I hand stitched the sleeves onto the sequined top and added some extra ruching at the top to shorten them. When adding sleeves, remember to pin them to the top's shoulder and side seams then spread out the sleeve excess all the way around, pinning as you go. Then sew them in. If you just sew without pinning, they'll rotate with your stitching and be out of alignment.
Step 10: Make a Cape.
The back of this top was cut a little too low for an Irish Dancing dress. I made the cape to cover most of it. I used the lining of the silk dress. It looked too much like a super hero cape, so I added gathers and beads to make it more interesting. This piece of fabric had a rolled edge, so I used the rolled edge foot on the sewing machine to match it all the way around. This is an unobtrusive, light weight hem.
The neckline in front is a little low, too, and could be fixed with a piece of sheer fabric, possibly with some sequins or beads to pretty it up.

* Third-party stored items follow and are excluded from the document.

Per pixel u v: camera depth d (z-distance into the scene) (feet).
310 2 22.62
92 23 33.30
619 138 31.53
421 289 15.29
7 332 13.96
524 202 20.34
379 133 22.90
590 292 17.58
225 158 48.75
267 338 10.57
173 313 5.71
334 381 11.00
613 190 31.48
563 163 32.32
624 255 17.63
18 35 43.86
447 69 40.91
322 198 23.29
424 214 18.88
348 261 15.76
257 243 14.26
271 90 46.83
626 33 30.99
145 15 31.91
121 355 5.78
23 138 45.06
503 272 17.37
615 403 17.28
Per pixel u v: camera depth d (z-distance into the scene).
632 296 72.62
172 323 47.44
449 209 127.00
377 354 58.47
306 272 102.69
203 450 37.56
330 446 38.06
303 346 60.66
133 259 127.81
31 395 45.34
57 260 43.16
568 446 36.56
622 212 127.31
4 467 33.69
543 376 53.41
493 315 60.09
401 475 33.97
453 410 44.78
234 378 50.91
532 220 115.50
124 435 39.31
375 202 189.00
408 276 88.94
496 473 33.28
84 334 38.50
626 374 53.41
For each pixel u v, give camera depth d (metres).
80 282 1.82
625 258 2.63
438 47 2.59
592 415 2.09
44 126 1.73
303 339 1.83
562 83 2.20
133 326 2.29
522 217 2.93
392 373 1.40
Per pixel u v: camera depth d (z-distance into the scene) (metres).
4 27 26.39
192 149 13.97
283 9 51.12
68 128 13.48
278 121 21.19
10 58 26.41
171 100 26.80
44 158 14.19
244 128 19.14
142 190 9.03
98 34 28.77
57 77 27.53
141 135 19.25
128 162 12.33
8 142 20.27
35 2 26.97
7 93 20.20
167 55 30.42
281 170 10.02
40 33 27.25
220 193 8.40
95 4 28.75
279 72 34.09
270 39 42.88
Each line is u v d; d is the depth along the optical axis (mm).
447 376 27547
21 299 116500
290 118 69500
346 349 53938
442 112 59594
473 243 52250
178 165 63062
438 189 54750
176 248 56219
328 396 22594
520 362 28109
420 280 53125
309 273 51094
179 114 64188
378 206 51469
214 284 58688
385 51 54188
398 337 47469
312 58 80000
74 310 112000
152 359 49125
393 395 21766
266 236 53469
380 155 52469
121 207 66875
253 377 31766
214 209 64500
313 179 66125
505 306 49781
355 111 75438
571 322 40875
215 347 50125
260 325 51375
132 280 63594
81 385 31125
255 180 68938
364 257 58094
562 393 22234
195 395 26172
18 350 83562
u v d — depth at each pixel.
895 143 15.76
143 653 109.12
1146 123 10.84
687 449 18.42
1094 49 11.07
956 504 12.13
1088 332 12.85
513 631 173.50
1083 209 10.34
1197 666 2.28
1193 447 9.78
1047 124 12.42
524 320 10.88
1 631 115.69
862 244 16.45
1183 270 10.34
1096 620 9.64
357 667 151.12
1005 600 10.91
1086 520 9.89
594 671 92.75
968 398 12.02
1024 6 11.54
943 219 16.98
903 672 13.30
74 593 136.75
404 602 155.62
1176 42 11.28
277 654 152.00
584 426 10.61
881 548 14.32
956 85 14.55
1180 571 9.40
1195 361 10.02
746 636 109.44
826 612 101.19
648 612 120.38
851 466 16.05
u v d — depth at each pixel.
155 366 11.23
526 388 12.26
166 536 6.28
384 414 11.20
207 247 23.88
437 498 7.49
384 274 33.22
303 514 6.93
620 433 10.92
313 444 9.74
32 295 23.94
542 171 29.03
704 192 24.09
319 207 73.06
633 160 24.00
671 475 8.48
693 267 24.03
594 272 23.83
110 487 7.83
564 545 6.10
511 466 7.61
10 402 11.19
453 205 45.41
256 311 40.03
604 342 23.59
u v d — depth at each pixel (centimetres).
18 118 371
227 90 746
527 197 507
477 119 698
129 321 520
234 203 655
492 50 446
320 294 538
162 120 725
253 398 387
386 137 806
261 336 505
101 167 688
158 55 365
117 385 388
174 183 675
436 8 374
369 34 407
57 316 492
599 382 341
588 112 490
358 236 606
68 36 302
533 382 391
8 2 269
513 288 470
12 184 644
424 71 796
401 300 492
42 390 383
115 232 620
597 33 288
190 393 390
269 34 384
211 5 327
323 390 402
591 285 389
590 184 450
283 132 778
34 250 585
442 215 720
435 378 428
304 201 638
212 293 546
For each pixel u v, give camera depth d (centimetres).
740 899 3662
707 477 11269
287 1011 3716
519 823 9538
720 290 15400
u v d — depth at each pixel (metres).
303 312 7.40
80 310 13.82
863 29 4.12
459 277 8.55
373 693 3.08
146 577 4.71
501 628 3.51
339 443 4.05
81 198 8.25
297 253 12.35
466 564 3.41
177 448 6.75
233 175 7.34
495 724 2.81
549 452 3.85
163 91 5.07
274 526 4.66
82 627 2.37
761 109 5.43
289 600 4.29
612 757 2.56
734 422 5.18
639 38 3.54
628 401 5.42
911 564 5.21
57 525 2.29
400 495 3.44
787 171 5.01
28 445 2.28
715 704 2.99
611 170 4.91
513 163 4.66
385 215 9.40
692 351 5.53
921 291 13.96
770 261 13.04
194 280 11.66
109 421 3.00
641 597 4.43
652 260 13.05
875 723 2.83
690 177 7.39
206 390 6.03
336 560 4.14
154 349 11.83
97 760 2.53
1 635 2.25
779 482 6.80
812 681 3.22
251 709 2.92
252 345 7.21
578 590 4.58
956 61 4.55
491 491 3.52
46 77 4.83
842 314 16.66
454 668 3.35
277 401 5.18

Step 11: Make the Head Piece.
I used a bridal buckram to make the head piece. It's covered with a piece of the lining fabric from the silk dress and has an old rhinestone choker sewn to it. Cut a strip of fabric wide enough to cover the front and back of the frame and have a little extra to fold in. Using a bias strip makes it easier to go around the curves. Sew down one edge with a running stitch then stretch the fabric up over the front of the frame and pin in place. Sew on any sew-on embellishment. This one is just whip stitched in place around each stone. Then fold down the fabric in the back of the frame, covering your stitches. Tuck in the extra at the bottom and whip stitch along the edge of the frame. A couple of loops attached to the inside would let you pin it to the hair while wearing it.
Step 12: Finish Up.
That's all the construction. Now it's time to embellish it. Use crystals, sequins, beads, and whatever else makes the dress sing.
Have fun, challenge yourself, and let your imagination run!